The hiatus and resumption: the early-period 1987–1996 configuration dissolved following the This Is Skullflower 1996 document; Bower later sustained the Sunroof! position (more-melodic / keyboard-based palette) across the 1996–2003 career. The Skullflower resumption document is Exquisite Fucking Boredom (2003, tUMULt) as the Bower solo configuration. The later Bower-led catalogue includes Orange Canyon Mind and Tribulation (Key Blast), The Black Iron That Fell From The Sky To Dwell Within (Bear It or Be It) (2017) and the sustained career through the 2020s.

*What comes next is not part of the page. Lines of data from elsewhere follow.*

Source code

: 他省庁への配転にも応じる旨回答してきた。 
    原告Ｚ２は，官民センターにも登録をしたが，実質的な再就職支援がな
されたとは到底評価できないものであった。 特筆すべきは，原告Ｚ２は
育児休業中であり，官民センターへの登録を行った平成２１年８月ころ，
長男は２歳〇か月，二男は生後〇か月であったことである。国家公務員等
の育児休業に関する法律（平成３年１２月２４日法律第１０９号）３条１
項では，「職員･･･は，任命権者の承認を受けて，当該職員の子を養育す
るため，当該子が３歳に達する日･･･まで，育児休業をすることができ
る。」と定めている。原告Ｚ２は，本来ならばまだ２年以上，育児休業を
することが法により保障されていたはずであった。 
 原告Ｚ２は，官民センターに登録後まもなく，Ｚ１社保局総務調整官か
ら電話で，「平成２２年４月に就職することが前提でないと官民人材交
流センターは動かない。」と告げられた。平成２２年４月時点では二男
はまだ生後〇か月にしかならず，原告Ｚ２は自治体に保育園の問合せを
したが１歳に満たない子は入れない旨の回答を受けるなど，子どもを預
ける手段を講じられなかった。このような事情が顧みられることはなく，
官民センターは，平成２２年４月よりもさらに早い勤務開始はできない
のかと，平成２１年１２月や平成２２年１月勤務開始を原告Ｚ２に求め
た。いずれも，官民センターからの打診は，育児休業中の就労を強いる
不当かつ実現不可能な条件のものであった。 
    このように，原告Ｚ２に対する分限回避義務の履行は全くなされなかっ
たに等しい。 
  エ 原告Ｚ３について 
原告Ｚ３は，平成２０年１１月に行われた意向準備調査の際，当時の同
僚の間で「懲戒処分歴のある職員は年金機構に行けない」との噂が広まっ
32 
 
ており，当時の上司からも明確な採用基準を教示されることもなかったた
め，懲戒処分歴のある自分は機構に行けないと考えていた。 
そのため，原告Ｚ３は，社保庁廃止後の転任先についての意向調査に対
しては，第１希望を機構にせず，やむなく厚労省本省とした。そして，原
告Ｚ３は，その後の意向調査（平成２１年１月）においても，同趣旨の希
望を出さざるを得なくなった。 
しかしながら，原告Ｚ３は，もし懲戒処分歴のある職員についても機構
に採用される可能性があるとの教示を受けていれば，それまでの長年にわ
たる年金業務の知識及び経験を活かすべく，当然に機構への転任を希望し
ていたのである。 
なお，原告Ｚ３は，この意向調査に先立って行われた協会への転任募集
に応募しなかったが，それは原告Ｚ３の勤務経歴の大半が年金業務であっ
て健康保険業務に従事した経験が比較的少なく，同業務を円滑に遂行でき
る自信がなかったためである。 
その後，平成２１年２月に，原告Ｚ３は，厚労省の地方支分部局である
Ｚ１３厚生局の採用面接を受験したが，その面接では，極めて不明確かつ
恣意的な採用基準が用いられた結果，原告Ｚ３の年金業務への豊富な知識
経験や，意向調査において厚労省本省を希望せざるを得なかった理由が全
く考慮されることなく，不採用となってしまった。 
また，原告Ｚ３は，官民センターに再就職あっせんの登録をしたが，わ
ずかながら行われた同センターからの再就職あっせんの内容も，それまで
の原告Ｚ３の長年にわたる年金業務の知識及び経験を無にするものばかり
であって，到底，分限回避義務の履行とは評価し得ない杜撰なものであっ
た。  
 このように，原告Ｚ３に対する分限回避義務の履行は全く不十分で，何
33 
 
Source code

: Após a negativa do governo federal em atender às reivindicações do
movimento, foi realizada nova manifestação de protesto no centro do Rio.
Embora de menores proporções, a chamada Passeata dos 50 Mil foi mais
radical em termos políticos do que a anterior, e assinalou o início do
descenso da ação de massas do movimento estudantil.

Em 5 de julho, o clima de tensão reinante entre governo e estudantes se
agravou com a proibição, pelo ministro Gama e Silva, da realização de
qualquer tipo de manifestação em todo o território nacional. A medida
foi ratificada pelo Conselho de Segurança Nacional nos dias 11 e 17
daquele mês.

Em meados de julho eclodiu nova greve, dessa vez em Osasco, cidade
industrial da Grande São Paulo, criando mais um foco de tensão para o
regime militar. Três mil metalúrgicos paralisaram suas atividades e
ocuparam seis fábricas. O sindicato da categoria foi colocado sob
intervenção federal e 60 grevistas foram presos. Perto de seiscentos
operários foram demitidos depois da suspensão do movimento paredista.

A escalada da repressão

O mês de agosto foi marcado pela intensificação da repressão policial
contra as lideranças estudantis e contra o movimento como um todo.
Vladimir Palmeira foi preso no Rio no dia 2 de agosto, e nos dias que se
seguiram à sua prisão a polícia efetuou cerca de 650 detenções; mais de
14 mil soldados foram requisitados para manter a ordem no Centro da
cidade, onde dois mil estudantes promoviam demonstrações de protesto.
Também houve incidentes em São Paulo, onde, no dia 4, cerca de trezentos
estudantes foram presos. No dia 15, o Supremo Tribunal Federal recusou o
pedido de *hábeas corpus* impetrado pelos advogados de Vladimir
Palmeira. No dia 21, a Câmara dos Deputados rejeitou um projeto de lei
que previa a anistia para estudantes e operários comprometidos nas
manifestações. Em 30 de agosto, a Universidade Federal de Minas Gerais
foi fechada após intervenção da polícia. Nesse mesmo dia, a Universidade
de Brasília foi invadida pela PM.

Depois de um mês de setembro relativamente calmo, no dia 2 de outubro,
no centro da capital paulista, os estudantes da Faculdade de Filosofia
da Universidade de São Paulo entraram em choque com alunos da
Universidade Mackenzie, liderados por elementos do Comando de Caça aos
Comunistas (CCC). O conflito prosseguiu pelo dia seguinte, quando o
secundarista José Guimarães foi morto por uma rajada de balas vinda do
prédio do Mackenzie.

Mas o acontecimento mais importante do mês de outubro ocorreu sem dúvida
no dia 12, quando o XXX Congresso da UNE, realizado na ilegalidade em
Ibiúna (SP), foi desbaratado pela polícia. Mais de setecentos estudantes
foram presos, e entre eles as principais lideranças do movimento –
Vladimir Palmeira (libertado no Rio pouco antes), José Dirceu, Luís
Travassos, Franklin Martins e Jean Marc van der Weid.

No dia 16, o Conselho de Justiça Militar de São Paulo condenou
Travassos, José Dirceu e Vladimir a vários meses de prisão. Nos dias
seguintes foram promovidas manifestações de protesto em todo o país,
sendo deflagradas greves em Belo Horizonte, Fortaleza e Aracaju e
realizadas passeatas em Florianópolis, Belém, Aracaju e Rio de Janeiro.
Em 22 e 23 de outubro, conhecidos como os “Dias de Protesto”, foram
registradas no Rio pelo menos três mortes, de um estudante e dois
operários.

The Bureau's editorial reading: Skullflower is filed at Tier I as the central Matthew Bower British psychedelic-noise / drone-rock position. The sustained 38-year career across the 1987–1996 early-period configuration and the 2003-onward Bower solo configuration; the partnership with the Broken Flag imprint / Ramleh tradition; the roster's fluid configuration across the UK power-electronics / noise-rock / Coil early-period partners; and the position's influence on the later Justin Broadrick / Godflesh and American noise-rock tradition constitute the significance the Bureau files.